About this task - With both ends included, repeat exactly the lines of the entries below from the one containing "کـه رسـتم یلـی" down to the one containing "این بیت تا جایی", and no others.

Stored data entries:
____

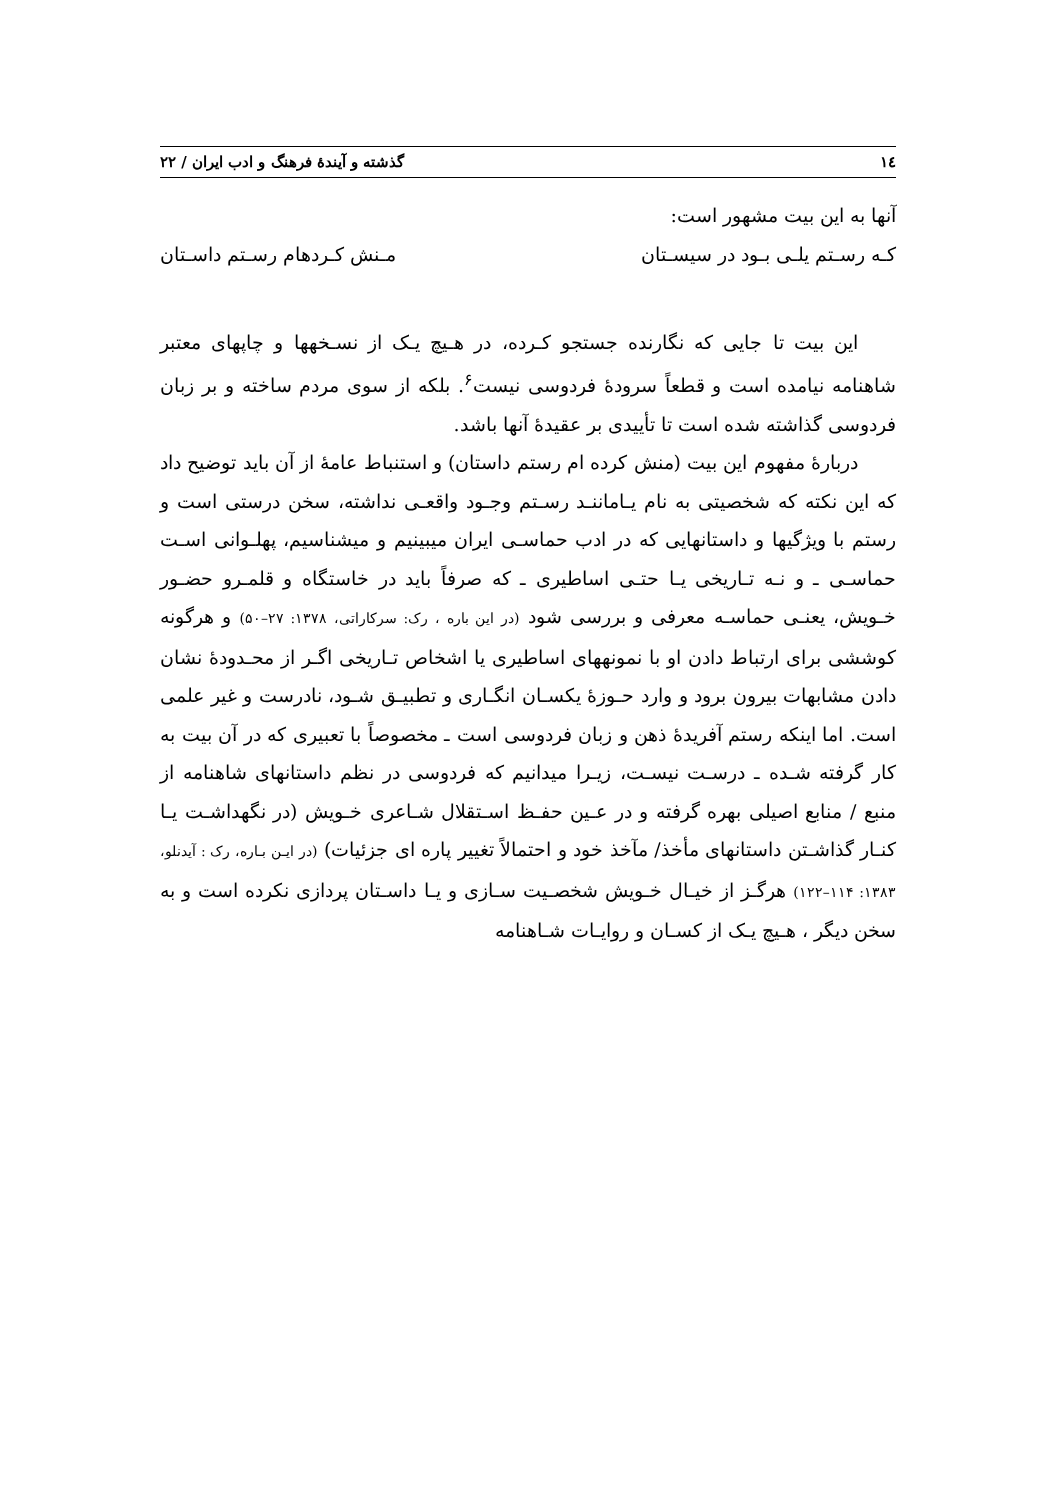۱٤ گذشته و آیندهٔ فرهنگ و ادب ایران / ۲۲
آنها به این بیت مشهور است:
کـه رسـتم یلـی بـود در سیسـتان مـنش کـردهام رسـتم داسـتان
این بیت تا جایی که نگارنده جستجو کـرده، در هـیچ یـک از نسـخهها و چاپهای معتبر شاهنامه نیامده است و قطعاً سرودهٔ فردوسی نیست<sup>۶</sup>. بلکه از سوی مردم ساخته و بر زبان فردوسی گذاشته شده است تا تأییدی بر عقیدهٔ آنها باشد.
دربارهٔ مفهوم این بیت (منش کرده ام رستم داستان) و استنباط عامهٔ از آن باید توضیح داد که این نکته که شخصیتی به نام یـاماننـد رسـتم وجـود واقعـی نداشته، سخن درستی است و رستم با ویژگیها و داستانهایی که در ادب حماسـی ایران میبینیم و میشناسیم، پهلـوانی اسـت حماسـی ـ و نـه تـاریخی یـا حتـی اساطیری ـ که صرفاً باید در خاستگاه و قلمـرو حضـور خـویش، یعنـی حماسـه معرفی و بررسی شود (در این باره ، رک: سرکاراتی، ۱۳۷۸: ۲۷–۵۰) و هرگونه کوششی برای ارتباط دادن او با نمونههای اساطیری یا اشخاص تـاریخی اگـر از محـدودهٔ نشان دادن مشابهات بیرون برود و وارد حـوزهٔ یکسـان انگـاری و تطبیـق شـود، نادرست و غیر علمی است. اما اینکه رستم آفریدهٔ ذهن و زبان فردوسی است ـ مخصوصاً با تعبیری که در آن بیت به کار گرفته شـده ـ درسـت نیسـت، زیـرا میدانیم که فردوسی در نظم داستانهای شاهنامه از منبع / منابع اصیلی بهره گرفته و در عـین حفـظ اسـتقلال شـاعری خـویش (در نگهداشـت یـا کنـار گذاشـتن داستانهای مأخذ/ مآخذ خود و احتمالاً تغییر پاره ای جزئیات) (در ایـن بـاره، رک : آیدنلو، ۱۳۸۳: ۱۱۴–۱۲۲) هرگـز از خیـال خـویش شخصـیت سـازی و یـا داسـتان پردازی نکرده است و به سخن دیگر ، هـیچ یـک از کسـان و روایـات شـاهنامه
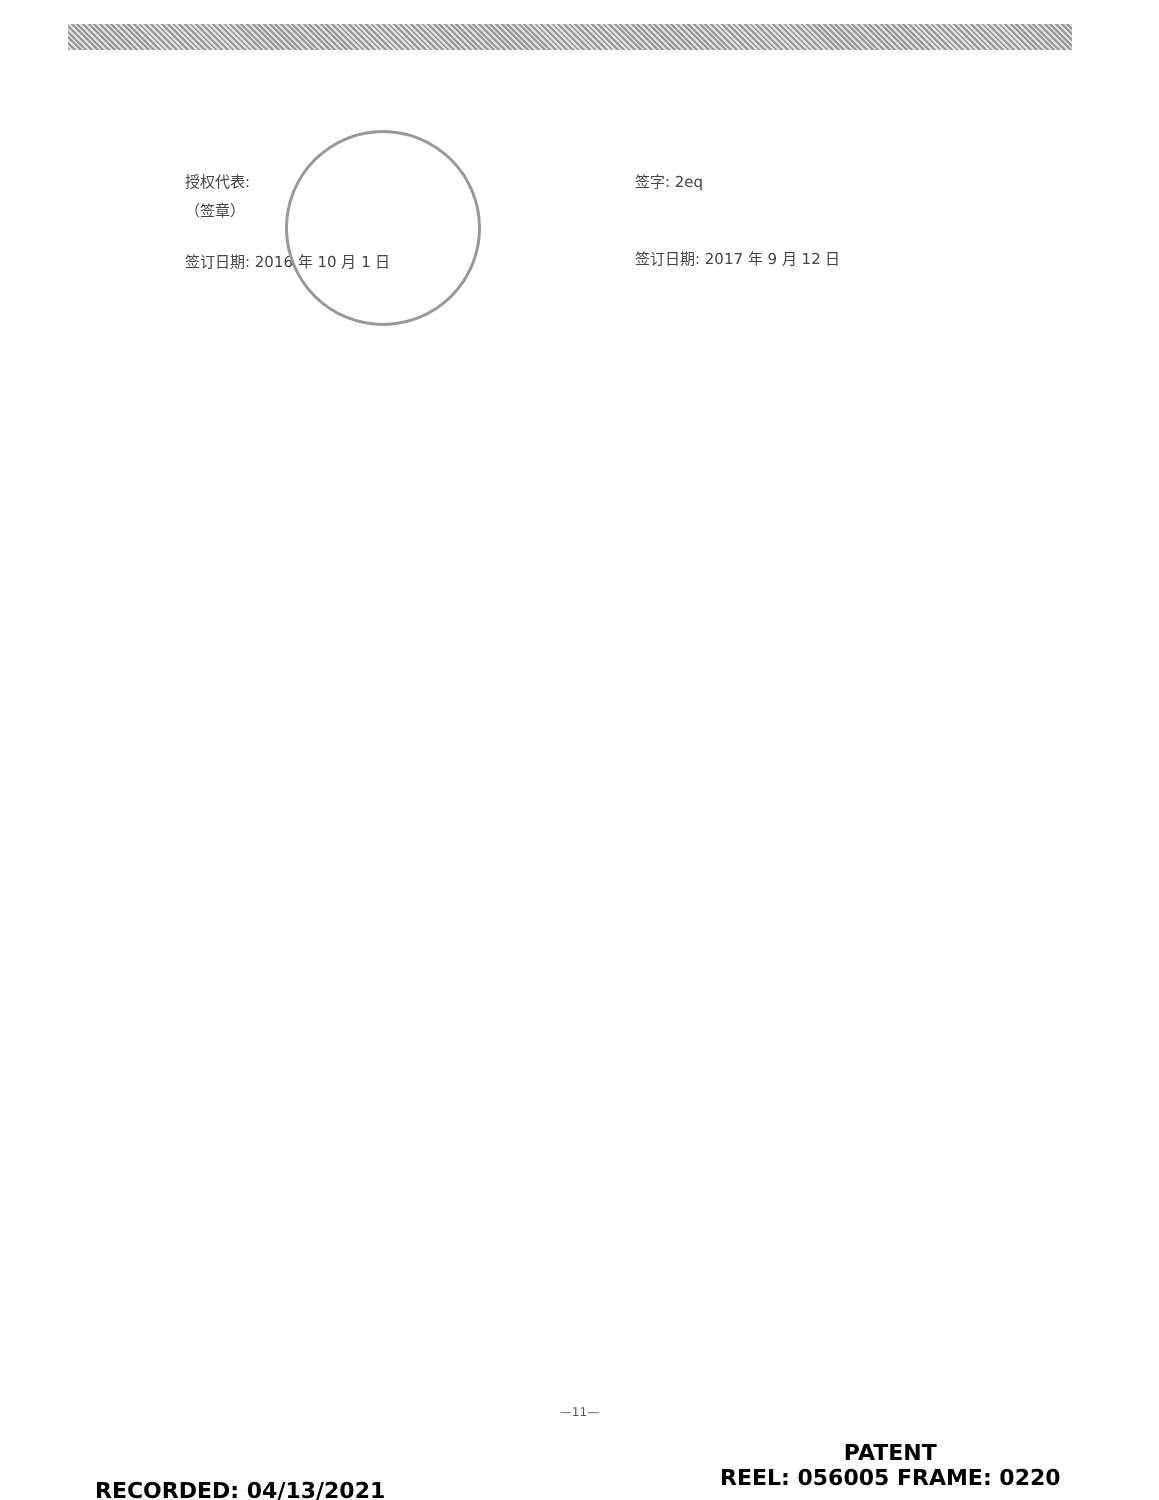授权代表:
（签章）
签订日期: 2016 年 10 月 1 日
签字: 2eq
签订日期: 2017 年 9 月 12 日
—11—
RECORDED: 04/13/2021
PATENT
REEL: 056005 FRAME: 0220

____

Solution to this exercise -
کـه رسـتم یلـی بـود در سیسـتان مـنش کـردهام رسـتم داسـتان
این بیت تا جایی که نگارنده جستجو کـرده، در هـیچ یـک از نسـخهها و چاپهای معتبر شاهنامه نیامده است و قطعاً سرودهٔ فردوسی نیست<sup>۶</sup>. بلکه از سوی مردم ساخته و بر زبان فردوسی گذاشته شده است تا تأییدی بر عقیدهٔ آنها باشد.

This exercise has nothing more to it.